Hiç süslemeden, en sade şekliyle tanımlayacağım: Gördüğüm en güzel yer, Bled Gölü. Renkleriyle sarhoş eden, âşık eden, rüya hissi bırakan eşsiz bir yer.

Onunla ilk kez karşılaştığım anı hiç unutmayacağım. Ta yüksekten, yalçın kayalıkların üzerine kurulu Bled Kalesi’nin surlarından gördüm gölü. Alp Dağları’nın görkemli manzarasıyla çevrili, safir mavisi bir enginlikti. Güneş nadiren bulutların arkasına çekildiğinde, durduğu yerde derinleşiyor sanki. Hemen sonra, bulutlar açıldığında, güneşle büyüyüp saydamlaşıyor. Öyle pürüzsüz bir durgunluğu var ki gölün tenhalığındaki gezinti tekneleri, cam üzerindeymiş gibi kayıp gidiyor.

bledde ben
Bled Kalesi’nden eşsiz göl manzarası

Bled, Slovenya’da güzelliğin sembolü. Şair Preseren, ‘’cennetin ikiz kardeşi’’ diye tanımlamış onu. Triglav Milli Parkı’nın kıyısında, dört kilometrekare genişliğinde, otuz metre derinliğe sahip bir buzul gölü burası. Slovenya’nın tek adası, Bled’in ortasında. Adanın üzerinde bir kilise yükseliyor. İlk kez pagan Slavlar zamanında türbe haline gelen ada, Hristiyanlıkla birlikte bir Katolik mabedine dönüşmüş.

Bled’i ünlendirip Avrupa’ya tanıtan ise ‘’Güneş Doktoru’’ lakabıyla tanınan İsviçreli doktor Arnold Rikli. Rikli’nin, 1855’te kurduğu Doğal Şifa Merkezi, Bled’e turizmin kapılarını aralamış. Orman içinde ahşap kulübeler, yürüme yolları, manzaraya nazır dinlenme durakları ve kaplıcalar, bir süre sonra yalnızca şifa arayan hastaların değil; şifayı güzellikte arayan gezginlerin de uğrak yeri haline gelmiş. Bled’in hayranlarından biri de Yugoslavya’nın kurucusu Mareşal Tito.

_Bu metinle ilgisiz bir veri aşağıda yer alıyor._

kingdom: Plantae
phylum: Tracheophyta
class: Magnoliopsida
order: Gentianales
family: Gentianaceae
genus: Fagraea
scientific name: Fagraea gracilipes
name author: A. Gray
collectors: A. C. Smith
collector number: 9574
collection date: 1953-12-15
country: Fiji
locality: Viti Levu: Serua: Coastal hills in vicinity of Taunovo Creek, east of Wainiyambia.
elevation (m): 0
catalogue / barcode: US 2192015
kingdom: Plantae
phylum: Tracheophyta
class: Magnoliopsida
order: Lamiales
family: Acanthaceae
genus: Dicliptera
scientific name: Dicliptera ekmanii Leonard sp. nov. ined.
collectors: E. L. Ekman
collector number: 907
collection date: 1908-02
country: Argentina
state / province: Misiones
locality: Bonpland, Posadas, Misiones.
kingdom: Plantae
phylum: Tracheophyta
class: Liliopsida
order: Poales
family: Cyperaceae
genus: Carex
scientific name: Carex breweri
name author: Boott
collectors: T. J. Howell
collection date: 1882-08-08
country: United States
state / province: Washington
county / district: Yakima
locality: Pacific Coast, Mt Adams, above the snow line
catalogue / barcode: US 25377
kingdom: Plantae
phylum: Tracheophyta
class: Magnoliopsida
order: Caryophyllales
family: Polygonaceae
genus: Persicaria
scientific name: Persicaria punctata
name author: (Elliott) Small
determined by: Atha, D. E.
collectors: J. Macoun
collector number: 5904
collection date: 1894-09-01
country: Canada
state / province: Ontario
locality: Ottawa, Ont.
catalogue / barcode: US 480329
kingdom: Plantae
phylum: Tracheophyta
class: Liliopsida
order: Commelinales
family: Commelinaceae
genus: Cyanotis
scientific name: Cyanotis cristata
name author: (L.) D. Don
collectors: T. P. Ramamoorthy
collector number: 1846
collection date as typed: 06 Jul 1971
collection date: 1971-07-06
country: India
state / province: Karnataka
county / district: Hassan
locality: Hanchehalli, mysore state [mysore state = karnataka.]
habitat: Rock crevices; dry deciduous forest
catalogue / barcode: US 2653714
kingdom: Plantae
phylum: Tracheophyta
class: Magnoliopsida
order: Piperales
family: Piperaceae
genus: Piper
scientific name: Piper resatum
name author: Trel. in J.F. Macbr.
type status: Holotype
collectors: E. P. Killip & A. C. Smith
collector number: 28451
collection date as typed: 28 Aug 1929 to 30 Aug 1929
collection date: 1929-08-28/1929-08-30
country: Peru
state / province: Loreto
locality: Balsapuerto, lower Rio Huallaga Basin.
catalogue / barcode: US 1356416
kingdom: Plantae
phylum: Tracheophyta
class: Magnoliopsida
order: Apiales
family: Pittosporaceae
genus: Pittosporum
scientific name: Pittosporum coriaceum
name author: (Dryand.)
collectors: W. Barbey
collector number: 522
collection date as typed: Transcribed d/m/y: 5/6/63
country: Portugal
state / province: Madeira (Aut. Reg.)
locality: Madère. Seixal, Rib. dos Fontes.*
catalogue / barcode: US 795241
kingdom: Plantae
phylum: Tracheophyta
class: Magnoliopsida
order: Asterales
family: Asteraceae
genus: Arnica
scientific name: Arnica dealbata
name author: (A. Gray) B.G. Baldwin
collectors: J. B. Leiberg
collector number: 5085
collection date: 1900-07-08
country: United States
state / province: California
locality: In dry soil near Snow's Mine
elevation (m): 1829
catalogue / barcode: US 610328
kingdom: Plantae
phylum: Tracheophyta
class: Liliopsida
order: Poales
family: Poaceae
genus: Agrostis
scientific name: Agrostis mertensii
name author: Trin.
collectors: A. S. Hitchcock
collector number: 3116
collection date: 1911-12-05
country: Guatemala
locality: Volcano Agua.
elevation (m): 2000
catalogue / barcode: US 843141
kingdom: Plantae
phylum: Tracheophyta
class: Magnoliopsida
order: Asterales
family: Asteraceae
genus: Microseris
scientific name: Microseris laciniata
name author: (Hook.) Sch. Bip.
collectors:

Tito’nun göl kıyısındaki yazlık konutu Vila Bled, otuz odalı lüks bir otel bugün. Göl kıyısındaki mâlikaneler içinde en görkemlisi o. Gezinti teknesiyle yol alırken, Vila Bled’in önünden geçiyoruz. Tarihi evin gölü kucaklayan bahçesinde, ağaçların altında, siyahlar giymiş bir adam oturuyor. Geçmişin eski bir resmi gibi…

bled 2
Bled Gölü, Slovenya’da güzelliğin sembolü

Bled’in billur sularında sessizce süzülüyoruz. Adaya yaklaştığımızda, kıyıda kuğular karşılıyor bizi. Birazdan doksan dokuz basamakla kiliseye tırmanan yolu çıkacağız. Kestane ağaçlarının gölgesinden, bir kez daha seyredeceğiz Bled’i. Uzak dağların karlı tepeleri, kartal yuvası Bled Kalesi, gölün sihirli mavisi, çan sesleri… Bir rüya mı bu, yoksa gerçek mi?